TF1 a dégainé, ce vendredi 2 janvier, un nouveau divertissement de culture générale au titre faussement modeste : Qui sera le plus nul ? Aux commandes, Camille Combal, fidèle à son sens du rythme et de la vanne, installe onze personnalités sur des bancs d’école reconstitués.
Le concept s’amuse de l’inversion des valeurs. Ici, il ne s’agit pas de briller pour régner, mais de survivre sans finir affublé du titre le moins flatteur possible. Les candidats traversent des épreuves variées, avec des questions de culture générale, logique et mise à l’épreuve de la débrouillardise.

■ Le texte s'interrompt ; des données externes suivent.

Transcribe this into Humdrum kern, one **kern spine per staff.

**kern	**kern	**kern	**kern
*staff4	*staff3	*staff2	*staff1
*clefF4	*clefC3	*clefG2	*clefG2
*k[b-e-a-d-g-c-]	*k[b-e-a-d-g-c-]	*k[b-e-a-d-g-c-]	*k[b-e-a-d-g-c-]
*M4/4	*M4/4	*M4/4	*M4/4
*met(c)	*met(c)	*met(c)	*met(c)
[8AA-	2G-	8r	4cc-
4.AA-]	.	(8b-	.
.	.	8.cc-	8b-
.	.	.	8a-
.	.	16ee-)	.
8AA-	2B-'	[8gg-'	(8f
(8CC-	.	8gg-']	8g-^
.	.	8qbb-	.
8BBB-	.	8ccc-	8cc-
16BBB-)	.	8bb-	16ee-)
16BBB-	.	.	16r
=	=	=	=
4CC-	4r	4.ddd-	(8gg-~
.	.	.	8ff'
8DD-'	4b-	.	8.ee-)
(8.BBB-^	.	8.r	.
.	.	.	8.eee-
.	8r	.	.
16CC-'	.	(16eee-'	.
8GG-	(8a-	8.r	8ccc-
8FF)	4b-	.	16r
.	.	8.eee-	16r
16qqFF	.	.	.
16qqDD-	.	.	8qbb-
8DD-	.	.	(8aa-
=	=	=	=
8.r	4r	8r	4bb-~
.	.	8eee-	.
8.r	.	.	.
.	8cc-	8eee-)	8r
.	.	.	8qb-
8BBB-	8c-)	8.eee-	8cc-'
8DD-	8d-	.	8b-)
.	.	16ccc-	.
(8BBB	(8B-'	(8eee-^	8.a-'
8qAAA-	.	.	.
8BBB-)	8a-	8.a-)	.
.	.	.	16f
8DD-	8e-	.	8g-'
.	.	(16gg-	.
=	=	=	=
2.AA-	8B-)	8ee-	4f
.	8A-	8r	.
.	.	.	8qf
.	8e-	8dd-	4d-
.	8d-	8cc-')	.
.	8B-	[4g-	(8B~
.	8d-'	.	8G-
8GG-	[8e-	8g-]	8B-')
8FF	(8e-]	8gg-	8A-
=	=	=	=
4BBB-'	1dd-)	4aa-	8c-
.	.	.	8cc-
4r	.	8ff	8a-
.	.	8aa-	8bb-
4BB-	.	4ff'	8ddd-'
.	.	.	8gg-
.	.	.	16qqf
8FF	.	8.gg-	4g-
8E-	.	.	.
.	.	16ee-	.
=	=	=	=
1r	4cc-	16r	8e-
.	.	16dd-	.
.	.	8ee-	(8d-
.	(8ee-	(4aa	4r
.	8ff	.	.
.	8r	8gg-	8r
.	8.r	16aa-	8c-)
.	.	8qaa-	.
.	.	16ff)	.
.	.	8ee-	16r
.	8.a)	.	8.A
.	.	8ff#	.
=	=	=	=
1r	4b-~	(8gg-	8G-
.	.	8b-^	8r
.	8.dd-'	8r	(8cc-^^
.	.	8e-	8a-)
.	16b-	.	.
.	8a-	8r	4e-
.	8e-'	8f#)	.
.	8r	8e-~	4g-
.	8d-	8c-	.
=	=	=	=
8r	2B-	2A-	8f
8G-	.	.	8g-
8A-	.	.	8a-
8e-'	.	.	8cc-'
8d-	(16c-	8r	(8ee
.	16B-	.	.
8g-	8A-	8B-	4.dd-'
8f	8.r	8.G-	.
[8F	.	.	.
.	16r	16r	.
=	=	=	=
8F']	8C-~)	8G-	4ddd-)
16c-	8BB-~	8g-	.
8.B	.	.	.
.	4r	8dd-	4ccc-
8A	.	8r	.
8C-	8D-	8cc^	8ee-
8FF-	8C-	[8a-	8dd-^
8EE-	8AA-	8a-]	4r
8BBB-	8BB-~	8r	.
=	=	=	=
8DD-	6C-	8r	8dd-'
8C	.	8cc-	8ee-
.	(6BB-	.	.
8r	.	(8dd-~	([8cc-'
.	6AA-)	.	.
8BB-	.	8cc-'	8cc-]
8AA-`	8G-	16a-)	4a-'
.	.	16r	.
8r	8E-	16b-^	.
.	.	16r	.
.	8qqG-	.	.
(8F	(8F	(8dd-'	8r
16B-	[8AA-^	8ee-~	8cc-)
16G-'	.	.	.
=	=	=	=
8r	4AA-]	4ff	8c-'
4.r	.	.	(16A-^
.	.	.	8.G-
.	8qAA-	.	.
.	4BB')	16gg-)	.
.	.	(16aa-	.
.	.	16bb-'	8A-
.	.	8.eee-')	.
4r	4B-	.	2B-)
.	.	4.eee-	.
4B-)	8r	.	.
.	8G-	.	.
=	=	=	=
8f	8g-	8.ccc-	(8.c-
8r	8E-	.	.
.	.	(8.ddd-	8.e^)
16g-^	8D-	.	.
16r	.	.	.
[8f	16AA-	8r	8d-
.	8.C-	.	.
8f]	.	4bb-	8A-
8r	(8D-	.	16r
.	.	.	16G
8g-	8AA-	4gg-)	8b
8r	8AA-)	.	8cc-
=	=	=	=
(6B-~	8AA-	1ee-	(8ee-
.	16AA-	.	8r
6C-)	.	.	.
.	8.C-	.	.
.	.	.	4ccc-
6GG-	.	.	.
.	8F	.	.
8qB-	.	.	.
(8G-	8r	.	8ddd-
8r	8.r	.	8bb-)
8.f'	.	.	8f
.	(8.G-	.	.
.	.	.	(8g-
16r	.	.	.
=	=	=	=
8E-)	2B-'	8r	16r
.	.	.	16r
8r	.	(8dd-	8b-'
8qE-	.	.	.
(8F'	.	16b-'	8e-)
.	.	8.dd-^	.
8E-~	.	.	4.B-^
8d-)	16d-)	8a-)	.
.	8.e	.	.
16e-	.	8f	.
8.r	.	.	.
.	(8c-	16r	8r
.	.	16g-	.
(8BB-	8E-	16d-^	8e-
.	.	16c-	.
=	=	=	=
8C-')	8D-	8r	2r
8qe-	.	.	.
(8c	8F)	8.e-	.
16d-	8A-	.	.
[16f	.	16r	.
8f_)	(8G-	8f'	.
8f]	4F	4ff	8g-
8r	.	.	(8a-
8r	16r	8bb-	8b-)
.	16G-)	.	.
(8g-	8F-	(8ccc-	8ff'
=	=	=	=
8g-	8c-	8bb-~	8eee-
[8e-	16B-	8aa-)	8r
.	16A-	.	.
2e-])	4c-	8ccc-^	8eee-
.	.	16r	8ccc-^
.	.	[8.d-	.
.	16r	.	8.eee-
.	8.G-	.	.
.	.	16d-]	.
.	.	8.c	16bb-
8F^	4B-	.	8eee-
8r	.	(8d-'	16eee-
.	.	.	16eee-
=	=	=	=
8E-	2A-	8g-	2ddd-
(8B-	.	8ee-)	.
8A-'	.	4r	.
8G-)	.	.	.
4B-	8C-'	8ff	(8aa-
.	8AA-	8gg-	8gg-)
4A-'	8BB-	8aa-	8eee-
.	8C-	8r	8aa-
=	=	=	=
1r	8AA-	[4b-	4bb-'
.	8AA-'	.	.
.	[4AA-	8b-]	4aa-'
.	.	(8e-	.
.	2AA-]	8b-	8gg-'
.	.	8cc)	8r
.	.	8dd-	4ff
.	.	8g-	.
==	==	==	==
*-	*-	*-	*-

Parmi les têtes d’affiche, un nom qu’on connait tous : Émilien !! figure devenue incontournable des jeux télévisés après son parcours hors normes dans Les 12 coups de midi. Le jeune champion, recordman de longévité et de gains, traîne depuis des mois cette réputation d’imperturbable machine à répondre juste. Le voir débarquer dans un programme qui récompense, au fond, la capacité à éviter la catastrophe, avait tout du clin d’œil. Il n’a pas fallu longtemps pour que ce clin d’œil se transforme en scène savoureuse.
Dès la première épreuve, un défi de logique aux allures de casse-tête pratique vient gripper la mécanique. Deux cordes à tenir, trop éloignées pour être attrapées simultanément à mains nues. Quelques objets à disposition, et un temps limité.
Une partie des candidats trouve la clé en utilisant l’objet le plus discret du lot, celui qui permet de créer un mouvement et de ramener la corde à soi. Émilien, lui, s’engage dans une autre piste. Il tente, assemble, improvise… sans réussir à faire basculer l’épreuve de son côté.
Émilien ne cherche pas d’excuses. Il le dit simplement, avec ce mélange de lucidité et de calme qui le caractérise : parfois, on a le déclic, parfois non. Ici, la lumière ne s’est pas allumée.
Émilien, malgré son faux départ, se rattrape sur la suite. Il tient bon lors des séquences de questions, gère les pièges et arrive au moment fatidique avec un avantage qui le place en position de partir… le premier. Résultat : il quitte l’émission dès ce premier épisode. Non pas parce qu’il a été trop faible, mais parce qu’il a été trop solide.
Un moment de télévision assez bien calibré
Pour TF1, l’idée fonctionne : prendre une figure associée à l’excellence pure et la placer dans un format qui valorise le contrepied. Pour le public, c’est un plaisir très contemporain, presque pop, comme ces mangas ou ces animes qui adorent renverser les archétypes : le surdoué, d’habitude intouchable, devient un personnage que la situation met à nu, le temps d’une épreuve.